- _Material to process_
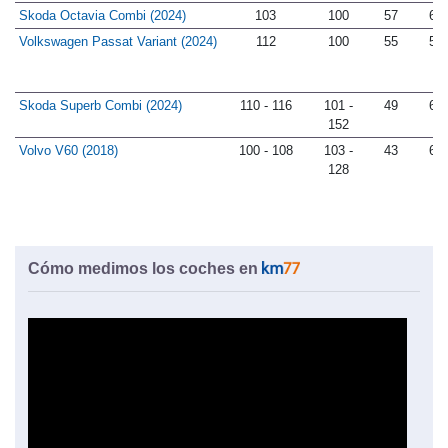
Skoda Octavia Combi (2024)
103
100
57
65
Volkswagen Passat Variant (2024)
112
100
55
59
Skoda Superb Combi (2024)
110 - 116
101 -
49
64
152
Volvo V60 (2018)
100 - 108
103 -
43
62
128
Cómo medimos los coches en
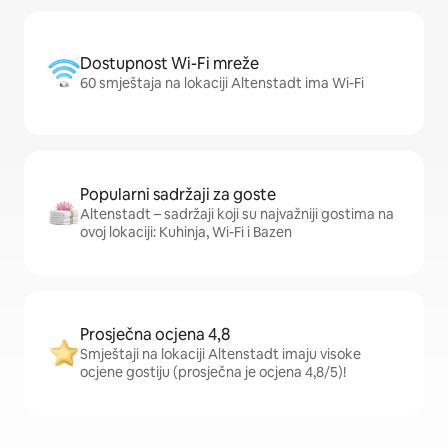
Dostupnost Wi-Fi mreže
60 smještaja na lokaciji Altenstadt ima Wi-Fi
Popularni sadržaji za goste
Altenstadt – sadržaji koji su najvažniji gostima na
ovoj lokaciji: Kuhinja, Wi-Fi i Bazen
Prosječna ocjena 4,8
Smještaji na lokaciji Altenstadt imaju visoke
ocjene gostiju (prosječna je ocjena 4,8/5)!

---

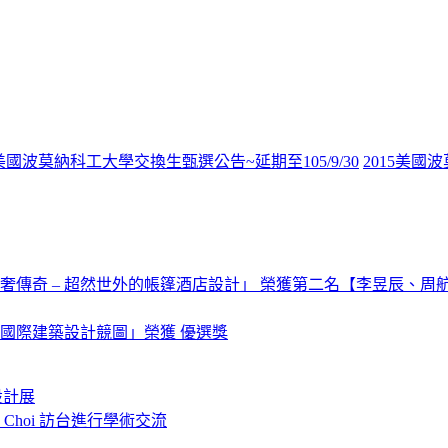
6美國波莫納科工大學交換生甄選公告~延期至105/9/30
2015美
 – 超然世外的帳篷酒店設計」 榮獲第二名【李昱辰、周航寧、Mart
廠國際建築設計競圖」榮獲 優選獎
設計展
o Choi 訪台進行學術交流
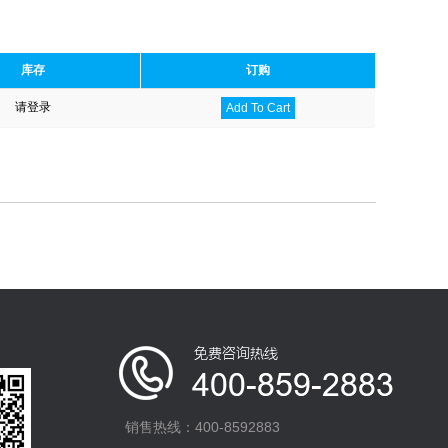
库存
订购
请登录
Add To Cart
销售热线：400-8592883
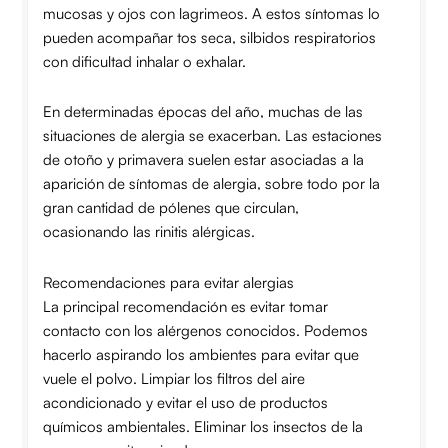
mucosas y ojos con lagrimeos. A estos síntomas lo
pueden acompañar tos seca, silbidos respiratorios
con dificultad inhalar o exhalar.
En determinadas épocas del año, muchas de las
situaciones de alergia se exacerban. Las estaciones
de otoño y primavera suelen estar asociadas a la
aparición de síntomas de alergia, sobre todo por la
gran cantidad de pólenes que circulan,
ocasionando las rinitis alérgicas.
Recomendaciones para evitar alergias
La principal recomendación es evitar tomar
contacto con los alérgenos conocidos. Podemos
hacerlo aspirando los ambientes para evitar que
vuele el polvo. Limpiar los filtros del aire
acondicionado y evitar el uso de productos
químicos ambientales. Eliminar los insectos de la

- _Required work_
Reproduce word for word the stretch of the listing from the line containing "Skoda Octavia Combi (2024)" through the line containing "Cómo medimos los coches en", including both of those lines.

- _Output_
Skoda Octavia Combi (2024)
103
100
57
65
Volkswagen Passat Variant (2024)
112
100
55
59
Skoda Superb Combi (2024)
110 - 116
101 -
49
64
152
Volvo V60 (2018)
100 - 108
103 -
43
62
128
Cómo medimos los coches en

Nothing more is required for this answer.